#### HOW TO COMPLETE THIS TASK
Scan the data for "thumb" and copy each matching line.

#### EXTRACTED DATA
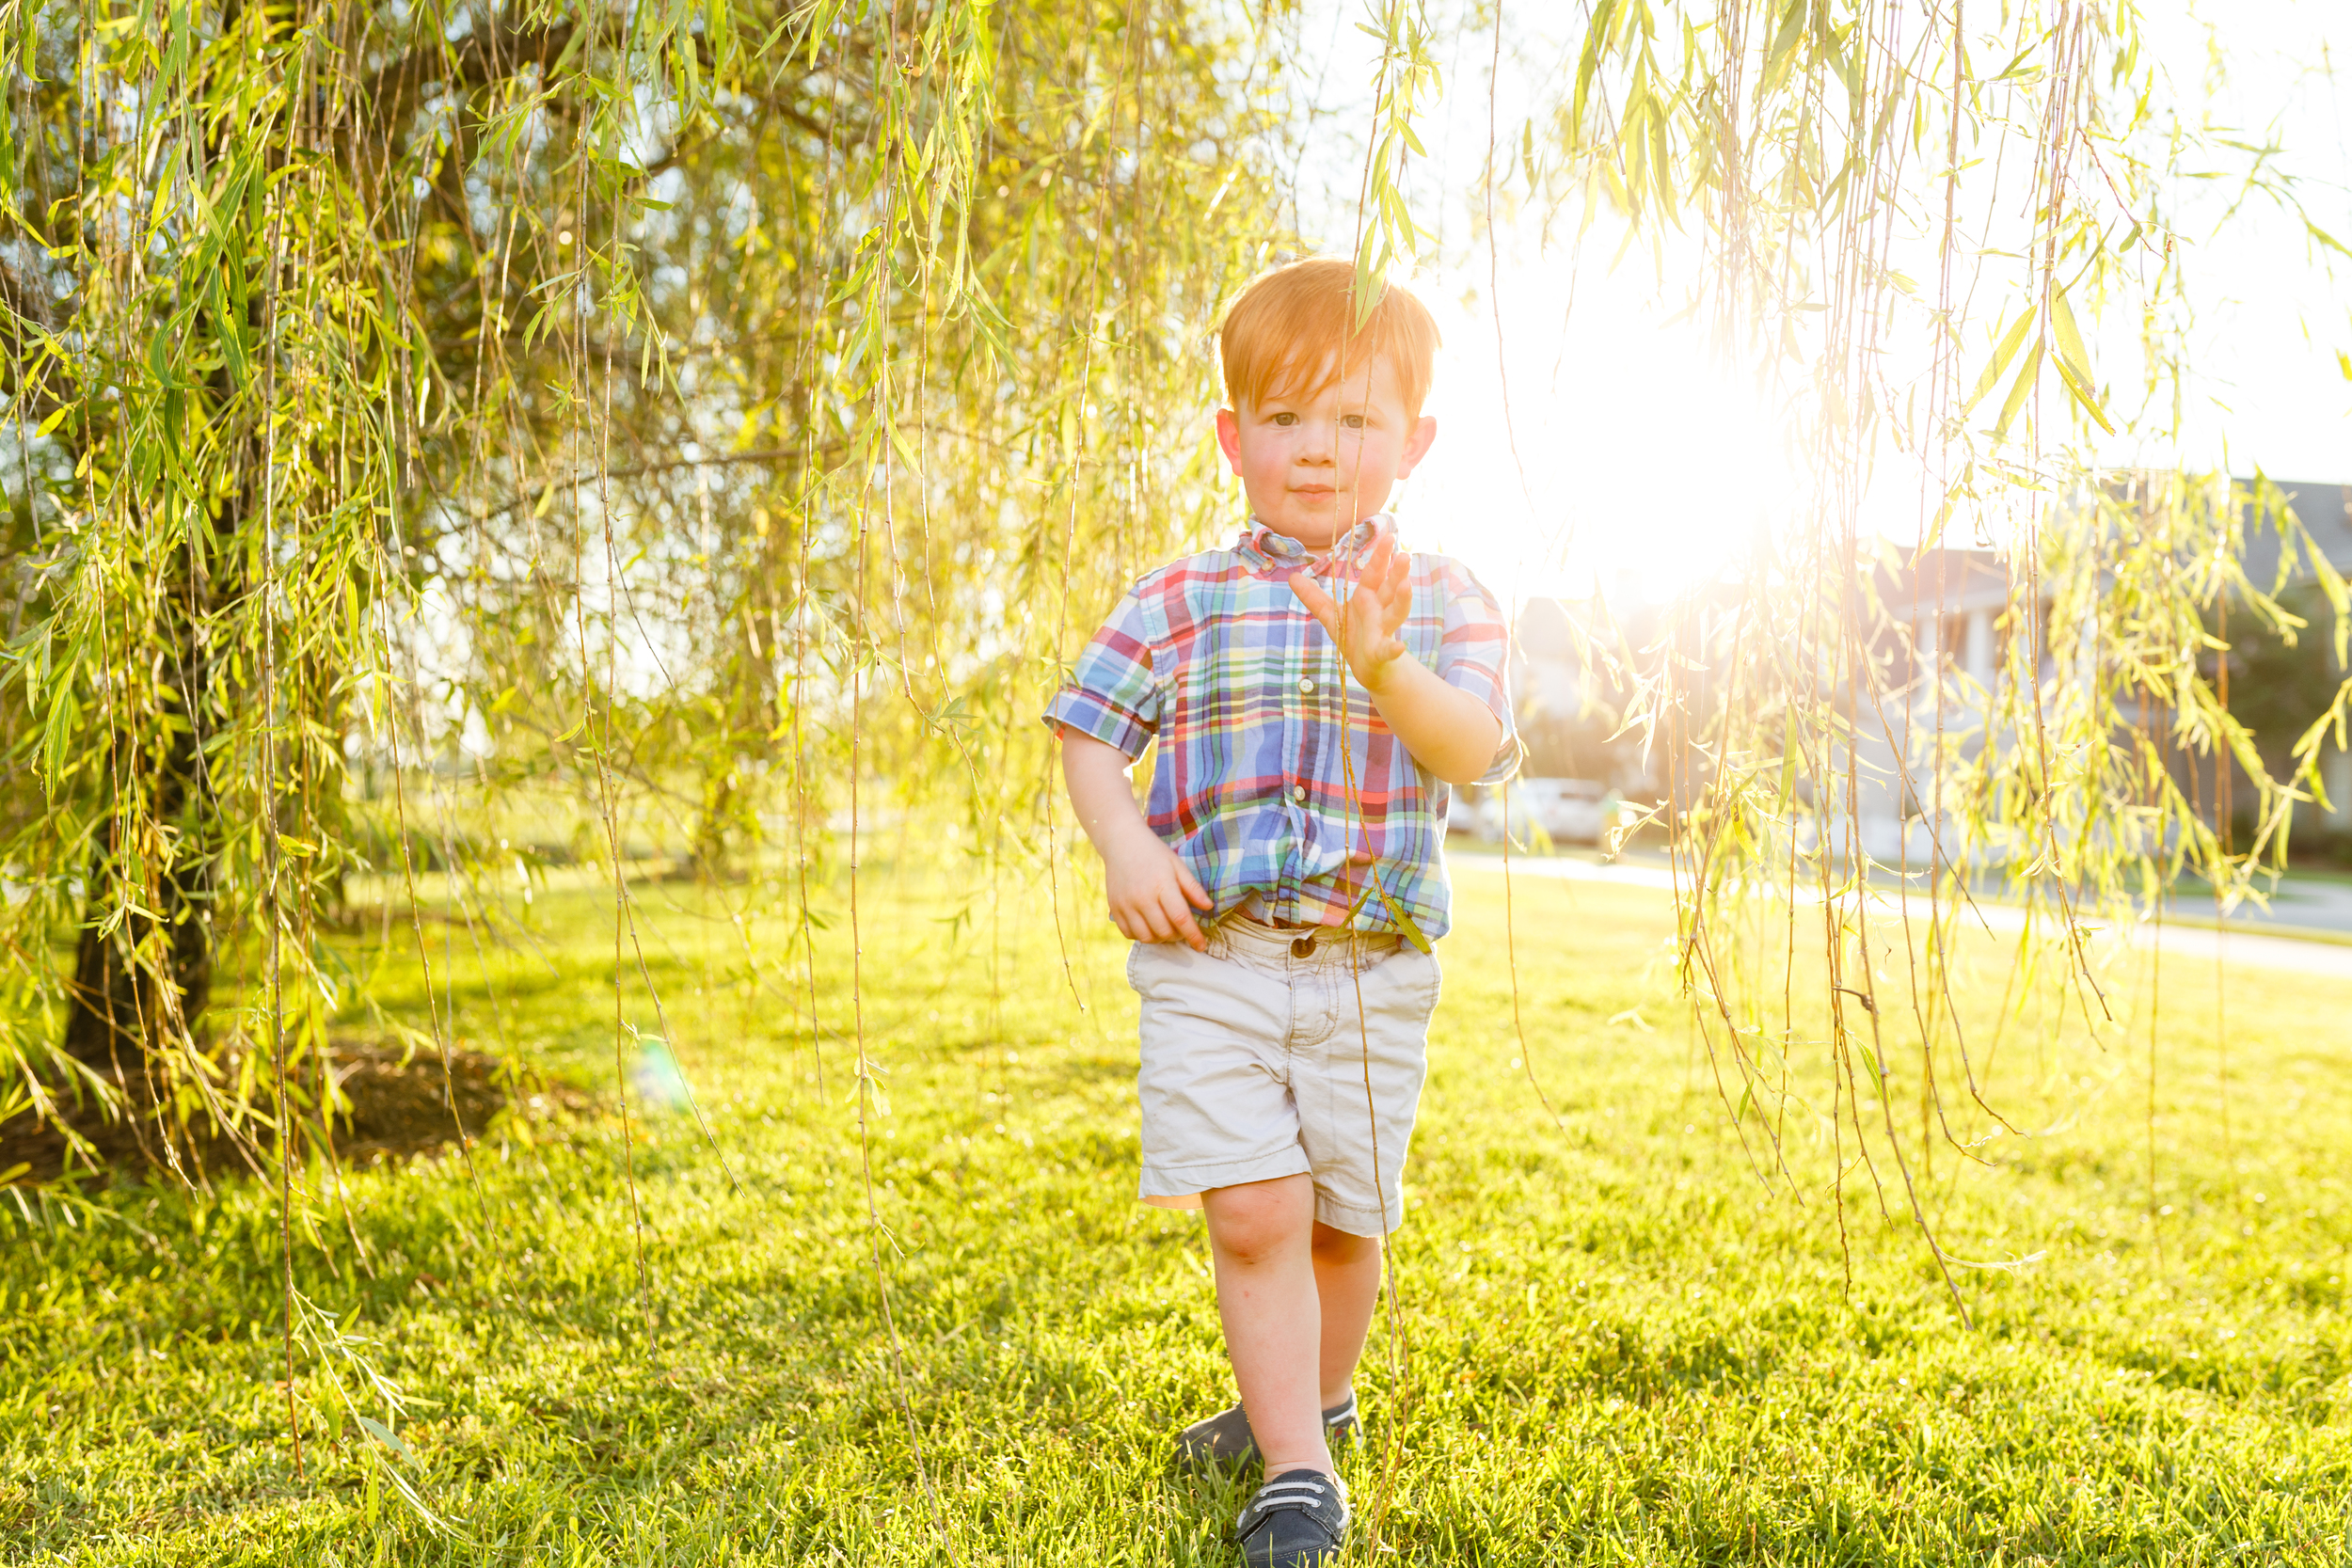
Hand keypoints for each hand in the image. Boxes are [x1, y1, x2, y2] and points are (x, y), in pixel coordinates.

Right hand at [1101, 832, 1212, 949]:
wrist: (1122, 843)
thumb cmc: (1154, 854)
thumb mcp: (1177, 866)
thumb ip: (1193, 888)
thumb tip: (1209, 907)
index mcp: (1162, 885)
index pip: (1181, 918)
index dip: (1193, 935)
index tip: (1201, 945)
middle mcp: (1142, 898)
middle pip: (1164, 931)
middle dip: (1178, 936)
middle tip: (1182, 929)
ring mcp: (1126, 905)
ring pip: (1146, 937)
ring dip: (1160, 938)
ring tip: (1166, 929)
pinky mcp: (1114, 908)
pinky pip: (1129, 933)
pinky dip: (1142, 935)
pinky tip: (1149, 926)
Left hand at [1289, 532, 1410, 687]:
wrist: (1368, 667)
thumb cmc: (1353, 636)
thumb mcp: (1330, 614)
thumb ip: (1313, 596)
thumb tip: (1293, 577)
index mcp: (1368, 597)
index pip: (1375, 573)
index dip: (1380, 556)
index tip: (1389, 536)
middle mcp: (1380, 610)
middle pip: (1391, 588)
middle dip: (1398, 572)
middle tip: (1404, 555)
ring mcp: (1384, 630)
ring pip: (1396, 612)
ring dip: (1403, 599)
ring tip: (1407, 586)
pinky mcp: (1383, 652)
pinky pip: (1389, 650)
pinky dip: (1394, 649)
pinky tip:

#### WRITTEN SOLUTION
thumb cmc: (1154, 854)
thumb mcp: (1177, 866)
thumb ip: (1193, 888)
thumb tip: (1209, 907)
thumb cmc: (1353, 636)
thumb mcp: (1330, 614)
thumb ip: (1313, 596)
thumb tip: (1293, 577)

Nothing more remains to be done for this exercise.